GIVEN RECORDS —

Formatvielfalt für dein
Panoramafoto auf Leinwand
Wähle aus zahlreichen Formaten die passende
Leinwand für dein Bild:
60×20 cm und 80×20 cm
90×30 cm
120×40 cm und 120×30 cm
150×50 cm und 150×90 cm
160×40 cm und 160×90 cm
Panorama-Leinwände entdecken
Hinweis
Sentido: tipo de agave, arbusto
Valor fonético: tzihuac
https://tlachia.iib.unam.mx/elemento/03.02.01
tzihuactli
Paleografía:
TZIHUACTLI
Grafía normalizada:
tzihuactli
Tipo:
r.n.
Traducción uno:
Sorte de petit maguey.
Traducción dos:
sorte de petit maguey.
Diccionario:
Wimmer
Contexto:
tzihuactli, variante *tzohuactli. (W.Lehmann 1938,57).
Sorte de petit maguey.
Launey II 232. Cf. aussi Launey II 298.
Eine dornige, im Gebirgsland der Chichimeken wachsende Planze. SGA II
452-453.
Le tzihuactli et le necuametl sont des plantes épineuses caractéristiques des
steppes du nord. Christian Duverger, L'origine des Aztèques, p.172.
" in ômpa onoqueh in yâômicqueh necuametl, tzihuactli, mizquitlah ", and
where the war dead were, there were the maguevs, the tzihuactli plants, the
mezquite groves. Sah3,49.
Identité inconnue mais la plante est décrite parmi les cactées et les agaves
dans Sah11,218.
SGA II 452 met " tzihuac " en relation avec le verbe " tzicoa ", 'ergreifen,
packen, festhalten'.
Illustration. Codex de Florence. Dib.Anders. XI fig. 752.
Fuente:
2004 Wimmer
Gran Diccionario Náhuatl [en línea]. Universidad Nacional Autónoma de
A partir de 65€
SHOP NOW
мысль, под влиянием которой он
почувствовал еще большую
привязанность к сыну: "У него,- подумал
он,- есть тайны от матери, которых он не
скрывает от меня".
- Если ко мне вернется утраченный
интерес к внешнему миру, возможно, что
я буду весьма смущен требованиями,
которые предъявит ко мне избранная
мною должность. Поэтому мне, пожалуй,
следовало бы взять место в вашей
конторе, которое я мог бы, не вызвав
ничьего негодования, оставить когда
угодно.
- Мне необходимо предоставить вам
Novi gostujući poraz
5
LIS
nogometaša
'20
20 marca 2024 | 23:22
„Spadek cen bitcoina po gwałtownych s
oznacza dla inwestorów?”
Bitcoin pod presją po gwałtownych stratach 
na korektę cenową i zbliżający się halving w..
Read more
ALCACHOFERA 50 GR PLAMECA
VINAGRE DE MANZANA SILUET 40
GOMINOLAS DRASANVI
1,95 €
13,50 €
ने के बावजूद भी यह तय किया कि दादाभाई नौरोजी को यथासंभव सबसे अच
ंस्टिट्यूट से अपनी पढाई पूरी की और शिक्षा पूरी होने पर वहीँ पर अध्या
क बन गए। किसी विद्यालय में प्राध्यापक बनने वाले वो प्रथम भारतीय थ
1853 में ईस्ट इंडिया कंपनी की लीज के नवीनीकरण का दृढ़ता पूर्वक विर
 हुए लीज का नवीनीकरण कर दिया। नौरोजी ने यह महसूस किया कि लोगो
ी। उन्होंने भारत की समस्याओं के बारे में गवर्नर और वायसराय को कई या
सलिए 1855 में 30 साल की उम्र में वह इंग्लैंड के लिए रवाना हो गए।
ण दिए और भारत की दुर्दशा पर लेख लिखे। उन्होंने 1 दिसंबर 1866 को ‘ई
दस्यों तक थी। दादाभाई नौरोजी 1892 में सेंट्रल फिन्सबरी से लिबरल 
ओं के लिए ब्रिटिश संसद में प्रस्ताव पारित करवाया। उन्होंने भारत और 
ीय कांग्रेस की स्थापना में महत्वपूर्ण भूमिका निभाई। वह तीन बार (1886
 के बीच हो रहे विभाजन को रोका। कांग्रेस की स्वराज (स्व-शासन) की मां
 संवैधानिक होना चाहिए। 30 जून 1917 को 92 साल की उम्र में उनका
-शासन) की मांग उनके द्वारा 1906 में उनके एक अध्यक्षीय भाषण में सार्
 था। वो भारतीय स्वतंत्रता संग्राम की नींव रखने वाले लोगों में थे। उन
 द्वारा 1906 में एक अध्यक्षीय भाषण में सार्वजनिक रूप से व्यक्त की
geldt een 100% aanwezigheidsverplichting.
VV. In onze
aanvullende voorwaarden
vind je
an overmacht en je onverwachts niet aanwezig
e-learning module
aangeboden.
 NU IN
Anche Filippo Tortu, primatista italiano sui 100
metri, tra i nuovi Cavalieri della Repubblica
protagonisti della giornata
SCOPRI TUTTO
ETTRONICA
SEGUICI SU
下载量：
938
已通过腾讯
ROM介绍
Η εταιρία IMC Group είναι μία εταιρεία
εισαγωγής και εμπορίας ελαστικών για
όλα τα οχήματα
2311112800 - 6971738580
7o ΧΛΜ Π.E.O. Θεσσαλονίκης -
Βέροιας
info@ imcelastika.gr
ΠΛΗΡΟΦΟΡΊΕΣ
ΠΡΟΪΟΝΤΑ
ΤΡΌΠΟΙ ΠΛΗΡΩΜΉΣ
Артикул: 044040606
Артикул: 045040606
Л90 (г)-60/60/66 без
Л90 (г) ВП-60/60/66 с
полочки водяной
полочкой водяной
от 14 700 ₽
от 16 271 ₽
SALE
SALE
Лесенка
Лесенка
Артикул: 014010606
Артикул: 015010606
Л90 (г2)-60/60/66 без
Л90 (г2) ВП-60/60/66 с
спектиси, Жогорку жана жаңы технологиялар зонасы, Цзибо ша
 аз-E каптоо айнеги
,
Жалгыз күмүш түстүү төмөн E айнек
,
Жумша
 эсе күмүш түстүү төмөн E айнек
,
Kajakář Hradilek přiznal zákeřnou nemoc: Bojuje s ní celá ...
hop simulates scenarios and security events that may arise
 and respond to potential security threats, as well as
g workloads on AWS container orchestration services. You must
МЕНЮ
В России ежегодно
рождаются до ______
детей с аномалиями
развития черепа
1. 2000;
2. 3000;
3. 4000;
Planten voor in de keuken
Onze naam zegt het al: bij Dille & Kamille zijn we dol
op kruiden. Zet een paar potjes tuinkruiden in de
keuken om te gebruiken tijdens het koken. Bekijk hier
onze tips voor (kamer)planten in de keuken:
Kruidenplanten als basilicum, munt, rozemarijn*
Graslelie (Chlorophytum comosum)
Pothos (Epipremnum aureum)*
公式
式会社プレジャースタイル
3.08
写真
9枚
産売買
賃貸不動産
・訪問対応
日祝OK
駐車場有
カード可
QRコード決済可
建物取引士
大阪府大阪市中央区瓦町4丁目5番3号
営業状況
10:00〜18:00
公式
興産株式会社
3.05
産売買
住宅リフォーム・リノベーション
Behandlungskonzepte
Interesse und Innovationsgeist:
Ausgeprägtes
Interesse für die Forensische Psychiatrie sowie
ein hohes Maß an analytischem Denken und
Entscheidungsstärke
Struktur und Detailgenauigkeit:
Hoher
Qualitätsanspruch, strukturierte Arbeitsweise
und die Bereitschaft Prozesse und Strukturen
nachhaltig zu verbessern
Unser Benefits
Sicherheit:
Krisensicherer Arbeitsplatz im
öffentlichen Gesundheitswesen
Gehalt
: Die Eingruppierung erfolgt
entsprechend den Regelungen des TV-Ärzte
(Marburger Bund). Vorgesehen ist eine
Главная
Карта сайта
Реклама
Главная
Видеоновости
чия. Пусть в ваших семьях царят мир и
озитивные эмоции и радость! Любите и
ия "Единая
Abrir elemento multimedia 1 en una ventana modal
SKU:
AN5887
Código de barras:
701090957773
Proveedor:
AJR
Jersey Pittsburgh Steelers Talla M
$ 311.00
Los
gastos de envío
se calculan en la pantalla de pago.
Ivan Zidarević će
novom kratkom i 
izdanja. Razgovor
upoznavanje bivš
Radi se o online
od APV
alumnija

PROBLEM TO WORK ON — Which lines in the entries above contain the word "Leinwand"? Pick out each of them in full.

RESPONSE —
Panoramafoto auf Leinwand
Leinwand für dein Bild:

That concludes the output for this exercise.